Saturday, November 24, 2012

The Prostitute Christmas Tree

We had a prostitute Christmas tree in my house one year. Now, I am of the opinion that every Christmas tree is a little bit of a prostitute. After all, they stand up in a window somewhere decked out in flashy lights and ornaments just waiting for people to drive by and look at them. Sluts.

There are even different types of prostitute Christmas trees. There are what I call free-range trees. These are the Christmas trees that won't admit what they are. They stand around a tree farm, trying to look like regular evergreen trees, but we all know that it doesn't take much to reveal their true nature. All it takes is a saw and some elbow grease and that tree is laying down.

Then there are the Christmas trees who know what they are. They are displayed for your perusal in lots. Some of them are wrapped as tight as possible while some let it all hang loose. Their pimp prowls nearby, waiting to make a deal.

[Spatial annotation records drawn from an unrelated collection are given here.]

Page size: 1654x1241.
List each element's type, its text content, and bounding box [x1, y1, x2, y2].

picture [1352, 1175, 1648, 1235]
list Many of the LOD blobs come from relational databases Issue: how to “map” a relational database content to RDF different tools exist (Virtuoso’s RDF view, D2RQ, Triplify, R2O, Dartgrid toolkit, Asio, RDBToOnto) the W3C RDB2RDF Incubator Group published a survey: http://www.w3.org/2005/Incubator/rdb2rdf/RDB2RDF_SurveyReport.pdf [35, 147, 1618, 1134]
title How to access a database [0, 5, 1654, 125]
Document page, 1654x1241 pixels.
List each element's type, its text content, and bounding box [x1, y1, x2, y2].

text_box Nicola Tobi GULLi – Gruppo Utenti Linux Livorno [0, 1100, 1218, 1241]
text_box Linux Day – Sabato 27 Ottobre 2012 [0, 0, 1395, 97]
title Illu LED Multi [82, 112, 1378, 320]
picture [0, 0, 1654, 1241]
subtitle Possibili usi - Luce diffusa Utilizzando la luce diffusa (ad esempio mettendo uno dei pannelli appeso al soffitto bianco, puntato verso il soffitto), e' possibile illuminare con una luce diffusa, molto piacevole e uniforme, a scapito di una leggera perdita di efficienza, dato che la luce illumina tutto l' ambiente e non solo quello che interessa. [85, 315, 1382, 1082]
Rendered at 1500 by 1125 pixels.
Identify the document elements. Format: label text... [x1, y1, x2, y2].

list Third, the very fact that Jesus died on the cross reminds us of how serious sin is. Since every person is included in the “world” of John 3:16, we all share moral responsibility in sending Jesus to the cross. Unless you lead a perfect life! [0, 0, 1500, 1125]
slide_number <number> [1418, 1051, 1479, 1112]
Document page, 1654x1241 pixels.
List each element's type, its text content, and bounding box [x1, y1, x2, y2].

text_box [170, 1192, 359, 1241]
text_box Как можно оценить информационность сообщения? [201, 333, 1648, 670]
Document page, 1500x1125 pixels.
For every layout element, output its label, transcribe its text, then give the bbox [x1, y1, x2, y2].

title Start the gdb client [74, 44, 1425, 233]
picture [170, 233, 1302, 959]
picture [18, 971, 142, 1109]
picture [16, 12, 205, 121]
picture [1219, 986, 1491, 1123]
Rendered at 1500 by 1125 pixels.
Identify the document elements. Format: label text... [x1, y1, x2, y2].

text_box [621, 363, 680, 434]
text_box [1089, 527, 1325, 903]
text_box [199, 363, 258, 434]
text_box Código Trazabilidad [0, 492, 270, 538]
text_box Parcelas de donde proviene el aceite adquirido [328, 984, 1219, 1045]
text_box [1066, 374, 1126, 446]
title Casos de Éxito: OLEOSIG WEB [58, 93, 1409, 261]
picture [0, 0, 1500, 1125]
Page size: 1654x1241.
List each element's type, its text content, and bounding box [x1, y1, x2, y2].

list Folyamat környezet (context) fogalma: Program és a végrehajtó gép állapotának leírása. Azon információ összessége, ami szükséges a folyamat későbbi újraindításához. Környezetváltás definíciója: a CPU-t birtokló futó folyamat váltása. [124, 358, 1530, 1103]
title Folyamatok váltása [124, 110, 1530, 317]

Finally, there are the fake Christmas trees. They are completely plastic. Sure they come in bright colors, and some people enjoy that. But they are not real, and they never can be. And you can shop for them online.

My family has enjoyed a free-range, slut Christmas tree for the past several years. We always go to the same place to pick one out. This tree farm is great. There's a petting zoo, sleigh rides, a gift shop, and Santa Claus. It's a wonderful family experience. Buying a prostitute Christmas tree.

We drove out to a promising looking batch of trees and began to wander around. My sister immediately started looking for the biggest tree that she could find. And boy did she find a good one. Fluffy and beautiful, its lush and curvaceous form called to us through all of the other trees.

My mom vetoed it immediately and led us over to a tall, thin tree. Protesting vehemently, my sister begged to know why we couldn't get the fuller tree. She pointed out that the tall tree wouldn't fit in our house.

My mom immediately reached for the price tag and declared, "It's the length that you're paying for!"

Yes. Yes it is.

And that is how we ended up with a very tall prostitute Christmas tree gracing our living room window in all of its glory.